The records must be returned word for word.

=== Information shown ===

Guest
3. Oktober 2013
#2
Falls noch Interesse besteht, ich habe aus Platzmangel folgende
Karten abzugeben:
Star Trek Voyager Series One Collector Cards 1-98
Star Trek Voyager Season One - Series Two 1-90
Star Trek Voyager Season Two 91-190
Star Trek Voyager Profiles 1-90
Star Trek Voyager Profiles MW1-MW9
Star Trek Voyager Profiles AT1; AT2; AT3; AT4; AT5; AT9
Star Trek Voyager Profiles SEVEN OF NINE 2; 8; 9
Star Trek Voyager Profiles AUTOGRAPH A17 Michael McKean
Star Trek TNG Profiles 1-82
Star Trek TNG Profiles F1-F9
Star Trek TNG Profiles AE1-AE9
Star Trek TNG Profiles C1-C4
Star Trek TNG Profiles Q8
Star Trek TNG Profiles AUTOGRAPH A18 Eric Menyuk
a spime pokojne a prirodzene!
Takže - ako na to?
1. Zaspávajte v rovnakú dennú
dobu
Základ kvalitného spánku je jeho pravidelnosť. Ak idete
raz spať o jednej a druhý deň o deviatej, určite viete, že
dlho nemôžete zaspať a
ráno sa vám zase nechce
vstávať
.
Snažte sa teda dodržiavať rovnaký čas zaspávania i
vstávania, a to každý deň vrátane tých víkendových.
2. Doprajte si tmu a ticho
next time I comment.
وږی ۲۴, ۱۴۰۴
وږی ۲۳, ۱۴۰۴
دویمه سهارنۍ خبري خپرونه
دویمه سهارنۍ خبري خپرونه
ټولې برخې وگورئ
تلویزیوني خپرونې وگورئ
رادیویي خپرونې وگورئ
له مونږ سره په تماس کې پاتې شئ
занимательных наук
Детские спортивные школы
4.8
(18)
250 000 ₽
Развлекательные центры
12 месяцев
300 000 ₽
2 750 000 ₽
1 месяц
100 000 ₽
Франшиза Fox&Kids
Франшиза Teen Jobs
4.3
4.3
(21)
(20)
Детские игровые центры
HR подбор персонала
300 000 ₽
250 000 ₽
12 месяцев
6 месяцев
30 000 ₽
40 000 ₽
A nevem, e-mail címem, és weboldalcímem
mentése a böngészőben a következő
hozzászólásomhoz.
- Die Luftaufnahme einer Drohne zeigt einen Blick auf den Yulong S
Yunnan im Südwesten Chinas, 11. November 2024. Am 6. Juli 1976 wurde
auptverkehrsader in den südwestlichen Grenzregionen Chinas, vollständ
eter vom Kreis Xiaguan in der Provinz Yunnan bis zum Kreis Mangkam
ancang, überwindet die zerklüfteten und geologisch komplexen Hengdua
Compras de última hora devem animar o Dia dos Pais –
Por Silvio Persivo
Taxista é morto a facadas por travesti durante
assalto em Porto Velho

===

(Answer)
Guest
3. Oktober 2013
#2
Falls noch Interesse besteht, ich habe aus Platzmangel folgende
Karten abzugeben:
Star Trek Voyager Series One Collector Cards 1-98
Star Trek Voyager Season One - Series Two 1-90
Star Trek Voyager Season Two 91-190
Star Trek Voyager Profiles 1-90
Star Trek Voyager Profiles MW1-MW9
Star Trek Voyager Profiles AT1; AT2; AT3; AT4; AT5; AT9
Star Trek Voyager Profiles SEVEN OF NINE 2; 8; 9
Star Trek Voyager Profiles AUTOGRAPH A17 Michael McKean
Star Trek TNG Profiles 1-82
Star Trek TNG Profiles F1-F9
Star Trek TNG Profiles AE1-AE9
Star Trek TNG Profiles C1-C4
Star Trek TNG Profiles Q8
Star Trek TNG Profiles AUTOGRAPH A18 Eric Menyuk
a spime pokojne a prirodzene!
Takže - ako na to?
1. Zaspávajte v rovnakú dennú
dobu
Základ kvalitného spánku je jeho pravidelnosť. Ak idete
raz spať o jednej a druhý deň o deviatej, určite viete, že
dlho nemôžete zaspať a
ráno sa vám zase nechce
vstávať
.
Snažte sa teda dodržiavať rovnaký čas zaspávania i
vstávania, a to každý deň vrátane tých víkendových.
2. Doprajte si tmu a ticho
next time I comment.
وږی ۲۴, ۱۴۰۴
وږی ۲۳, ۱۴۰۴
دویمه سهارنۍ خبري خپرونه
دویمه سهارنۍ خبري خپرونه
ټولې برخې وگورئ
تلویزیوني خپرونې وگورئ
رادیویي خپرونې وگورئ
له مونږ سره په تماس کې پاتې شئ
занимательных наук
Детские спортивные школы
4.8
(18)
250 000 ₽
Развлекательные центры
12 месяцев
300 000 ₽
2 750 000 ₽
1 месяц
100 000 ₽
Франшиза Fox&Kids
Франшиза Teen Jobs
4.3
4.3
(21)
(20)
Детские игровые центры
HR подбор персонала
300 000 ₽
250 000 ₽
12 месяцев
6 месяцев
30 000 ₽
40 000 ₽
A nevem, e-mail címem, és weboldalcímem
mentése a böngészőben a következő
hozzászólásomhoz.
- Die Luftaufnahme einer Drohne zeigt einen Blick auf den Yulong S
Yunnan im Südwesten Chinas, 11. November 2024. Am 6. Juli 1976 wurde
auptverkehrsader in den südwestlichen Grenzregionen Chinas, vollständ
eter vom Kreis Xiaguan in der Provinz Yunnan bis zum Kreis Mangkam
ancang, überwindet die zerklüfteten und geologisch komplexen Hengdua
Compras de última hora devem animar o Dia dos Pais –
Por Silvio Persivo
Taxista é morto a facadas por travesti durante
assalto em Porto Velho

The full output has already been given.